Medtech startup BrainQ, which develops therapies for people with neural damage, says its electromagnetic treatment could help significant recovery after a stroke.
BrainQ carried out a randomized controlled study at 15 top academic centers in the US, using its wearable, AI-powered EMAGINE device to treat patients who had experienced a moderate to severe ischemic stroke.
It says the results suggest that patients who received the treatment were more likely to see a greater reduction in disability levels than patients in the control group, and were more than twice as likely to be disability-free three months after the stroke.

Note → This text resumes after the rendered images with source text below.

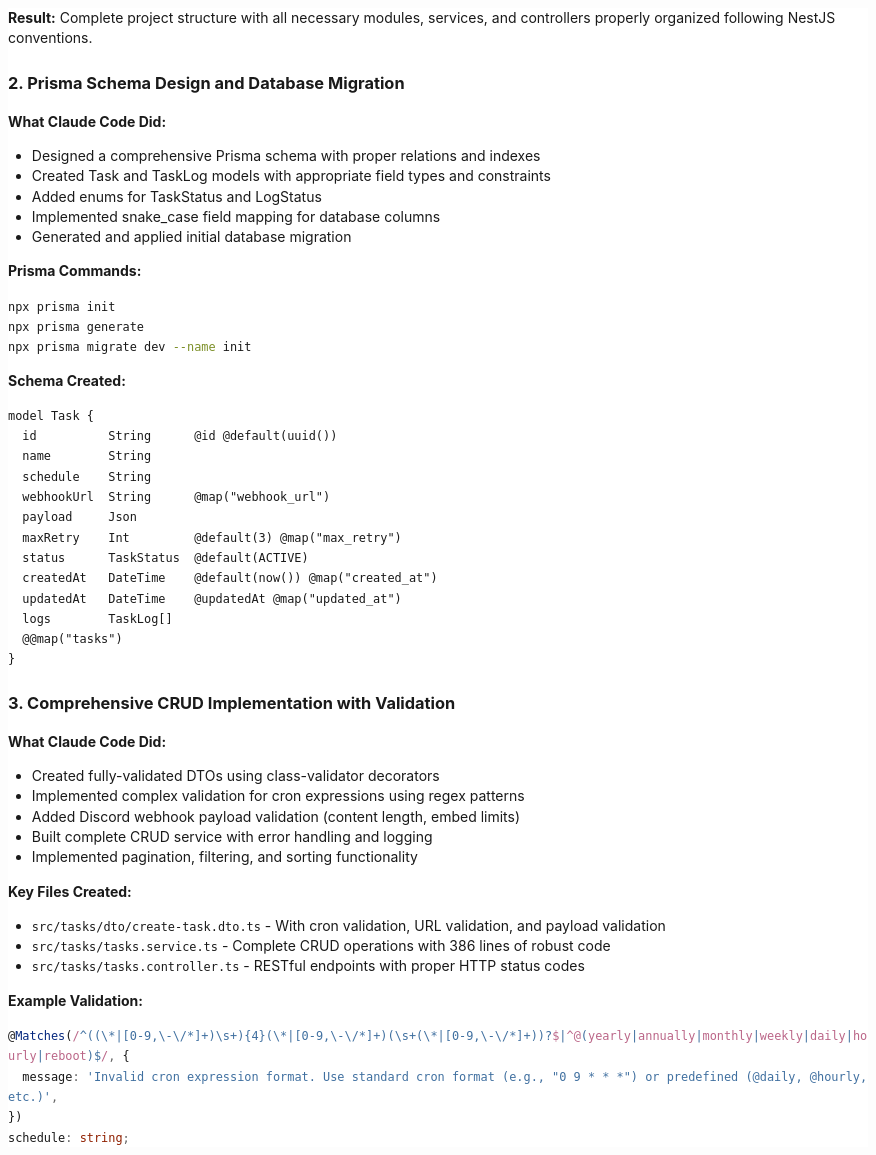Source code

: **Result:**
Complete project structure with all necessary modules, services, and controllers properly organized following NestJS conventions.

### 2. Prisma Schema Design and Database Migration

**What Claude Code Did:**
- Designed a comprehensive Prisma schema with proper relations and indexes
- Created Task and TaskLog models with appropriate field types and constraints
- Added enums for TaskStatus and LogStatus
- Implemented snake_case field mapping for database columns
- Generated and applied initial database migration

**Prisma Commands:**
```bash
npx prisma init
npx prisma generate
npx prisma migrate dev --name init
```

**Schema Created:**
```prisma
model Task {
  id          String      @id @default(uuid())
  name        String
  schedule    String
  webhookUrl  String      @map("webhook_url")
  payload     Json
  maxRetry    Int         @default(3) @map("max_retry")
  status      TaskStatus  @default(ACTIVE)
  createdAt   DateTime    @default(now()) @map("created_at")
  updatedAt   DateTime    @updatedAt @map("updated_at")
  logs        TaskLog[]
  @@map("tasks")
}
```

### 3. Comprehensive CRUD Implementation with Validation

**What Claude Code Did:**
- Created fully-validated DTOs using class-validator decorators
- Implemented complex validation for cron expressions using regex patterns
- Added Discord webhook payload validation (content length, embed limits)
- Built complete CRUD service with error handling and logging
- Implemented pagination, filtering, and sorting functionality

**Key Files Created:**
- `src/tasks/dto/create-task.dto.ts` - With cron validation, URL validation, and payload validation
- `src/tasks/tasks.service.ts` - Complete CRUD operations with 386 lines of robust code
- `src/tasks/tasks.controller.ts` - RESTful endpoints with proper HTTP status codes

**Example Validation:**
```typescript
@Matches(/^((\*|[0-9,\-\/*]+)\s+){4}(\*|[0-9,\-\/*]+)(\s+(\*|[0-9,\-\/*]+))?$|^@(yearly|annually|monthly|weekly|daily|hourly|reboot)$/, {
  message: 'Invalid cron expression format. Use standard cron format (e.g., "0 9 * * *") or predefined (@daily, @hourly, etc.)',
})
schedule: string;
```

According to the company, which has offices in Israel and the US, EMAGINE is the first-ever wearable cloud-connected therapy designed for people severely impaired after a stroke.
“Millions of stroke survivors worldwide endure life-altering disabilities. The EMAGINE trial results mark a big step towards a therapy that can help these patients reclaim their lives, all from the comfort of their homes,” said BrainQ CEO Yotam Drechsler.
“In the past several decades, we have made tremendous progress in emergency stroke treatments that reduce, but do not fully prevent, brain injury, but we have had limited success in developing therapies that can meaningfully reverse the life-debilitating disabilities still often caused by stroke,” said Dr. Jeffrey L. Saver, Director of Stroke at UCLA and the National Co-Principal Investigator for the EMAGINE study.
“The welcome results from this study suggest there is a chance that even severe stroke patients may be able to regain freedom from disability with this therapy.”